### THE RECORDS
- Opening Delimiter -
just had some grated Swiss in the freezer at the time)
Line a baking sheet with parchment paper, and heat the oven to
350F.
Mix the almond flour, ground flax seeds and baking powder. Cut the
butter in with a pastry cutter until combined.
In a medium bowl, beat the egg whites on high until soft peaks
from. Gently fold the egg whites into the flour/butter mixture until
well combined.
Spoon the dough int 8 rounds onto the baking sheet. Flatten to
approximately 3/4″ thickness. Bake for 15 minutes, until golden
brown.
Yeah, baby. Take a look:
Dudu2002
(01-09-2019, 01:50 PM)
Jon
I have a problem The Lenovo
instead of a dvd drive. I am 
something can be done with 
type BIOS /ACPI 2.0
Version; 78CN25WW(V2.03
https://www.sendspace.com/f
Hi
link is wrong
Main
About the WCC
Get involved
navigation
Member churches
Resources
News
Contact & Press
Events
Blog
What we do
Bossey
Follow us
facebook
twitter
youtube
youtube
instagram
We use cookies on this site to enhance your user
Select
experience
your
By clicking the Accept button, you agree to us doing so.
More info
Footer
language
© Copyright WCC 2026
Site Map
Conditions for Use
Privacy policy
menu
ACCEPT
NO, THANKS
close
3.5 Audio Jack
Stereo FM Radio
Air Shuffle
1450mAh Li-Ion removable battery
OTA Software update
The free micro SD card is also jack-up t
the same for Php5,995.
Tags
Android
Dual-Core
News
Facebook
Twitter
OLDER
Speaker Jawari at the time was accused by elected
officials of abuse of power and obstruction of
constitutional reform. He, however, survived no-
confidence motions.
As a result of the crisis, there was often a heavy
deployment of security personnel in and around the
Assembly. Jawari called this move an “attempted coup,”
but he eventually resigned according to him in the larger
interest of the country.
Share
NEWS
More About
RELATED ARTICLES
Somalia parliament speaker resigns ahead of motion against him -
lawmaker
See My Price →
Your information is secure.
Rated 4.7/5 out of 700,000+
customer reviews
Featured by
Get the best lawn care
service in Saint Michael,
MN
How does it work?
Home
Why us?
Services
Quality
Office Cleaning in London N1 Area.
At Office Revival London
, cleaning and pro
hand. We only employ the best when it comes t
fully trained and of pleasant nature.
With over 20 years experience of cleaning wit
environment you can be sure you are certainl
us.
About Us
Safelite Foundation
- Closing Delimiter -
### AIM OF THE EXERCISE
What you give back should be only the lines of the records above, starting at the line with "Air Shuffle" and ending at the line with "RELATED ARTICLES", restated word for word.

### RESPONSE FOR THIS EXERCISE
Air Shuffle
1450mAh Li-Ion removable battery
OTA Software update
The free micro SD card is also jack-up t
the same for Php5,995.
Tags
Android
Dual-Core
News
Facebook
Twitter
OLDER
Speaker Jawari at the time was accused by elected
officials of abuse of power and obstruction of
constitutional reform. He, however, survived no-
confidence motions.
As a result of the crisis, there was often a heavy
deployment of security personnel in and around the
Assembly. Jawari called this move an “attempted coup,”
but he eventually resigned according to him in the larger
interest of the country.
Share
NEWS
More About
RELATED ARTICLES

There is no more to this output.